:: Supplied material ::

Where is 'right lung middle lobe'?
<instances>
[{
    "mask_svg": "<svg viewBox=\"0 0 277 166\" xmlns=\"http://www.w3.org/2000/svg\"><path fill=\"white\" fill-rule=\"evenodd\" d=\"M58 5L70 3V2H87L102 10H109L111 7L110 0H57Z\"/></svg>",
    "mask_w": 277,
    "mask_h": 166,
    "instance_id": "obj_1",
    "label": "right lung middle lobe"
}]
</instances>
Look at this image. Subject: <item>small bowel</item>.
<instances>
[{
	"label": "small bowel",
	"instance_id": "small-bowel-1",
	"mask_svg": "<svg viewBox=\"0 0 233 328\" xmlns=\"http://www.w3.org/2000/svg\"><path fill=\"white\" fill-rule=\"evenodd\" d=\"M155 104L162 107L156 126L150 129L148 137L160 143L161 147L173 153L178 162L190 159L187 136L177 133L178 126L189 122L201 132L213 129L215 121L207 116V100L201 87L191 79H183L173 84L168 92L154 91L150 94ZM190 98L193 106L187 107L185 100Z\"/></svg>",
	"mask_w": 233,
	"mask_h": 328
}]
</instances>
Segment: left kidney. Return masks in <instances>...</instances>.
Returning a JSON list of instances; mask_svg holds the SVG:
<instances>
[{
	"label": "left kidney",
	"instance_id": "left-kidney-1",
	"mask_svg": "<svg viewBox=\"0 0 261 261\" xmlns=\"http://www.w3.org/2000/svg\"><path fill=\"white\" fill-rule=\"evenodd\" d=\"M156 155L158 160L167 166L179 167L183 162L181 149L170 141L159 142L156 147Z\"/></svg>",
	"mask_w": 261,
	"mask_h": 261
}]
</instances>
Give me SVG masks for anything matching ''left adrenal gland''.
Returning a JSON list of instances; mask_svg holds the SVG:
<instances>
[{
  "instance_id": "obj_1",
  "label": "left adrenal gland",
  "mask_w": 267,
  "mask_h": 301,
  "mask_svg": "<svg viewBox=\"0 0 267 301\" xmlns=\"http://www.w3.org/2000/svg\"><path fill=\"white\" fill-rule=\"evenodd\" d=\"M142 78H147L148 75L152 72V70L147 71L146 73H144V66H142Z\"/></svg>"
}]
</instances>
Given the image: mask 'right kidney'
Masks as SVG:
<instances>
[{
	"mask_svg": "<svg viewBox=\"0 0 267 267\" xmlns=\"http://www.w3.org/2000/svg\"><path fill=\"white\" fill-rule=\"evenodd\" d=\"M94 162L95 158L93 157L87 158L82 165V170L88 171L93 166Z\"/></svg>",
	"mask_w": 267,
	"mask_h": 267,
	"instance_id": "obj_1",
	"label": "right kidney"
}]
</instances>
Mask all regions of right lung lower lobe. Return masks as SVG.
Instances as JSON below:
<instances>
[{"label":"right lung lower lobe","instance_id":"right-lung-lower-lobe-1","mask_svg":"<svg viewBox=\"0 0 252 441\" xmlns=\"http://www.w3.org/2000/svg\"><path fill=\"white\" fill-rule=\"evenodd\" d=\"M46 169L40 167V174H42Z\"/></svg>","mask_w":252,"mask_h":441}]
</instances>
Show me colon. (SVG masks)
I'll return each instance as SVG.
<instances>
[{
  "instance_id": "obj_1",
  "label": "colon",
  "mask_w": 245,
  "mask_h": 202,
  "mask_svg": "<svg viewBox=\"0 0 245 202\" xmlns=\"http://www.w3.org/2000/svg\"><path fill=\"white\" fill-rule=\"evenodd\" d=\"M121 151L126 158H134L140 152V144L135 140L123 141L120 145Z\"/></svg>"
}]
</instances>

:: Your task ::
Copy the records above line for line, without changing anything.

:: Task answer ::
Where is 'right lung middle lobe'?
<instances>
[{
    "mask_svg": "<svg viewBox=\"0 0 277 166\" xmlns=\"http://www.w3.org/2000/svg\"><path fill=\"white\" fill-rule=\"evenodd\" d=\"M58 5L70 3V2H87L102 10H109L111 7L110 0H57Z\"/></svg>",
    "mask_w": 277,
    "mask_h": 166,
    "instance_id": "obj_1",
    "label": "right lung middle lobe"
}]
</instances>
Look at this image. Subject: <item>small bowel</item>.
<instances>
[{
	"label": "small bowel",
	"instance_id": "small-bowel-1",
	"mask_svg": "<svg viewBox=\"0 0 233 328\" xmlns=\"http://www.w3.org/2000/svg\"><path fill=\"white\" fill-rule=\"evenodd\" d=\"M155 104L162 107L156 126L150 129L148 137L160 143L161 147L173 153L178 162L190 159L187 136L177 133L178 126L189 122L201 132L213 129L215 121L207 116V100L201 87L191 79H183L173 84L168 92L154 91L150 94ZM190 98L193 106L187 107L185 100Z\"/></svg>",
	"mask_w": 233,
	"mask_h": 328
}]
</instances>
Segment: left kidney. Return masks in <instances>...</instances>.
Returning a JSON list of instances; mask_svg holds the SVG:
<instances>
[{
	"label": "left kidney",
	"instance_id": "left-kidney-1",
	"mask_svg": "<svg viewBox=\"0 0 261 261\" xmlns=\"http://www.w3.org/2000/svg\"><path fill=\"white\" fill-rule=\"evenodd\" d=\"M156 155L158 160L167 166L179 167L183 162L181 149L170 141L159 142L156 147Z\"/></svg>",
	"mask_w": 261,
	"mask_h": 261
}]
</instances>
Give me SVG masks for anything matching ''left adrenal gland''.
Returning a JSON list of instances; mask_svg holds the SVG:
<instances>
[{
  "instance_id": "obj_1",
  "label": "left adrenal gland",
  "mask_w": 267,
  "mask_h": 301,
  "mask_svg": "<svg viewBox=\"0 0 267 301\" xmlns=\"http://www.w3.org/2000/svg\"><path fill=\"white\" fill-rule=\"evenodd\" d=\"M142 78H147L148 75L152 72V70L147 71L146 73H144V66H142Z\"/></svg>"
}]
</instances>
Given the image: mask 'right kidney'
Masks as SVG:
<instances>
[{
	"mask_svg": "<svg viewBox=\"0 0 267 267\" xmlns=\"http://www.w3.org/2000/svg\"><path fill=\"white\" fill-rule=\"evenodd\" d=\"M94 162L95 158L93 157L87 158L82 165V170L88 171L93 166Z\"/></svg>",
	"mask_w": 267,
	"mask_h": 267,
	"instance_id": "obj_1",
	"label": "right kidney"
}]
</instances>
Mask all regions of right lung lower lobe. Return masks as SVG.
Instances as JSON below:
<instances>
[{"label":"right lung lower lobe","instance_id":"right-lung-lower-lobe-1","mask_svg":"<svg viewBox=\"0 0 252 441\" xmlns=\"http://www.w3.org/2000/svg\"><path fill=\"white\" fill-rule=\"evenodd\" d=\"M46 169L40 167V174H42Z\"/></svg>","mask_w":252,"mask_h":441}]
</instances>
Show me colon. (SVG masks)
I'll return each instance as SVG.
<instances>
[{
  "instance_id": "obj_1",
  "label": "colon",
  "mask_w": 245,
  "mask_h": 202,
  "mask_svg": "<svg viewBox=\"0 0 245 202\" xmlns=\"http://www.w3.org/2000/svg\"><path fill=\"white\" fill-rule=\"evenodd\" d=\"M121 151L126 158H134L140 152V144L135 140L123 141L120 145Z\"/></svg>"
}]
</instances>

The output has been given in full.